Because that's the smart thing to do.  Nothing is ever worth fighting about, especially on the stairs in a subway station when you're at a disadvantage. Of course, and no one can help this, when it dawns on me exactly what the idiot could have done in the heat of the moment, i.e. knocked me head over heels down the stairs, the anger wells up in me and turn again to I don't know what.  He's already halfway out the turnstile so I shout a few more choice obscenities at him and decide, positively vibrating with raw anger though I am, to let it go.

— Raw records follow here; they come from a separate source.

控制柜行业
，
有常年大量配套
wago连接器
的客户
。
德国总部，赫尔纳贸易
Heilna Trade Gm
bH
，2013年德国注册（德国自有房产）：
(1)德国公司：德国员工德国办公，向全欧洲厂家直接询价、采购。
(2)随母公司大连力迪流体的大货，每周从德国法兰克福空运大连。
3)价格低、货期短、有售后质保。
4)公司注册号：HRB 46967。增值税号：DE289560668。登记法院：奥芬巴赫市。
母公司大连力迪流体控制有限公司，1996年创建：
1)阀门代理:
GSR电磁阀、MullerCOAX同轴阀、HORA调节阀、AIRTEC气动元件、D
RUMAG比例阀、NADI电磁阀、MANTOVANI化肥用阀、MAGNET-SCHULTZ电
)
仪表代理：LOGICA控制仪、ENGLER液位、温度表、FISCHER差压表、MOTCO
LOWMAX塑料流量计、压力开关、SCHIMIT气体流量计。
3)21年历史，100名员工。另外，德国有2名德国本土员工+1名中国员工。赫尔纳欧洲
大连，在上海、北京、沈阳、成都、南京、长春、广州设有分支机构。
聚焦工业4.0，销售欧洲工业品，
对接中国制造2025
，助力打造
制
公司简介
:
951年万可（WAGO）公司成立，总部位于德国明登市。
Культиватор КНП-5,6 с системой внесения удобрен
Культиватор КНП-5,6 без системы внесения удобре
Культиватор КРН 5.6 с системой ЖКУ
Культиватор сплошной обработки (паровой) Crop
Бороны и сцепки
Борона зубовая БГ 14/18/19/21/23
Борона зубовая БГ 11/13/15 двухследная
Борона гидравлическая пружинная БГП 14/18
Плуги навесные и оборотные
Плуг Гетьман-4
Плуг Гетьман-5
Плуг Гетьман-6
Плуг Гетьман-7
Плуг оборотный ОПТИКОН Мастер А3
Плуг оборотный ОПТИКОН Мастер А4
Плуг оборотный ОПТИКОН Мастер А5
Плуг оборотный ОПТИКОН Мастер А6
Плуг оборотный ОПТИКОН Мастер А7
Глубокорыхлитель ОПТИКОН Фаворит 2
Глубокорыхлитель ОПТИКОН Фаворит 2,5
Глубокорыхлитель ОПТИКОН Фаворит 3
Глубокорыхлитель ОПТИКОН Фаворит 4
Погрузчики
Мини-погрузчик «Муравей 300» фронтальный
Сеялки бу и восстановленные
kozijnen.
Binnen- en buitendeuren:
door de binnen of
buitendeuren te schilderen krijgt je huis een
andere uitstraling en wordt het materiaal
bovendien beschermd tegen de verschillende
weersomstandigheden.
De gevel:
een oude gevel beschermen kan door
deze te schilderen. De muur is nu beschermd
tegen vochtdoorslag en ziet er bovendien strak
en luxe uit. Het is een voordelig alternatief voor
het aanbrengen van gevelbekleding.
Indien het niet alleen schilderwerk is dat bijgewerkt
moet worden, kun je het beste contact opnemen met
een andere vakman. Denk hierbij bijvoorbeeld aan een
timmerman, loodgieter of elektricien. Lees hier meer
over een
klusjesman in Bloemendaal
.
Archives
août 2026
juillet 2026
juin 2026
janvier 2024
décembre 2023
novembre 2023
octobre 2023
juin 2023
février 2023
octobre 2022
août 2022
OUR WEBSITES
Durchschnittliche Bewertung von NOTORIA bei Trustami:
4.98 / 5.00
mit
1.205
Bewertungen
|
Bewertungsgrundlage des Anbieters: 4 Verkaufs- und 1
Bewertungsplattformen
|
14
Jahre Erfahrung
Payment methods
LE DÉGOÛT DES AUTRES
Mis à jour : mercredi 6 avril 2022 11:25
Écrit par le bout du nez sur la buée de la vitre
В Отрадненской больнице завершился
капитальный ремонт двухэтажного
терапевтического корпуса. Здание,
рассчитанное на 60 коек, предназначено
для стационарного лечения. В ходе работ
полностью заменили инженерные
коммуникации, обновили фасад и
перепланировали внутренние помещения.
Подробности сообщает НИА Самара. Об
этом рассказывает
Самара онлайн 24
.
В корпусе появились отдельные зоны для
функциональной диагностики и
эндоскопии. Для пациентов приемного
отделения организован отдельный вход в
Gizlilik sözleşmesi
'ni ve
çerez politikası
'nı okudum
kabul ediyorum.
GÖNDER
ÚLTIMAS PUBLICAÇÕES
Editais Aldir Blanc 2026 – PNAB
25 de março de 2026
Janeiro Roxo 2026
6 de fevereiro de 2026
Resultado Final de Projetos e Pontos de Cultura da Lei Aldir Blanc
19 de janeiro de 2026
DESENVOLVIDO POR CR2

Still the smart thing to do.  The anger is going to be there but you deal with it because it's not worth it.  My mind went, eventually, to this quote by Thich Naht Hahn:

"It is best if we do not listen to or look at the person whom we consider to be the cause of our anger. Like a fireman, we have to pour water on the blaze first and not waste time looking for the one who set the house on fire."

 

I think he had a good thought there.  It's not important, hell it's not even smart to lash out at someone who has done you wrong.  Or anyone else for that matter.  When I got on the train I realized that I was in such a state of mind that I had to be mindful or else I might lash out at the next random person to cross me.  So, when a fully loaded A train and a not so packed E train rolled up simultaneously, I opted for the one with fewer people on it so I could avoid any close encounters until I was sure I was calm.  

 

Then I got to thinking, this is why it's important to clear your own head first, put out the fire as it were.  In the process of mindfully calming down, avoiding the train car full of other people, I was trying not to do what that kid had done to me.  He had probably been having a worse day than me and somehow, me not moving out of his way must have seemed like a huge offense and thus made me the target of his anger.  Hence everything that happened not really making any sense.  Why corner someone so they can't move out of your way and then get angry when they push back and try to push them down a flight of stairs?  None of this made sense to me.  I was not the initial target of this kid's anger.  So, why would I want to continue fuming and risk passing his karma on to someone else?  This profound thought carried me through the rest of my commute and every time I bumped into someone or they bumped into me or stepped on me or anything else, I was as nice as I could be.  I might have weirded some people out a little, too.  

 

Of course, the anger took me all night to deal with.  I had to get it out of my head that this dumbass was really trying to hurt me, move past thoughts of how badly I could have kicked his ass and how little time it would have taken me and accept that there was probably something else going on with him that made him react without thinking.  And that is not important whatever it was.  Because you can never know.  You just have to realize that when you come in contact with anyone, so much has happened to them before that moment that will inevitably influence the tone of that meeting.   And always respond with mindfulness.  


But I swear to god, it's enough to make you want to avoid commuting during rush hours.  Half of me wants to start a routine where I wait around in the city after work instead of going straight home.  Ugh.  But this is part of living in a city with 9 million people in it.  Some of them are inevitably going to be assholes.  You just have to deal with it like you do every other trail of living here.  And keep you nose clean.  And mind your own f#$%ing business.  That's all.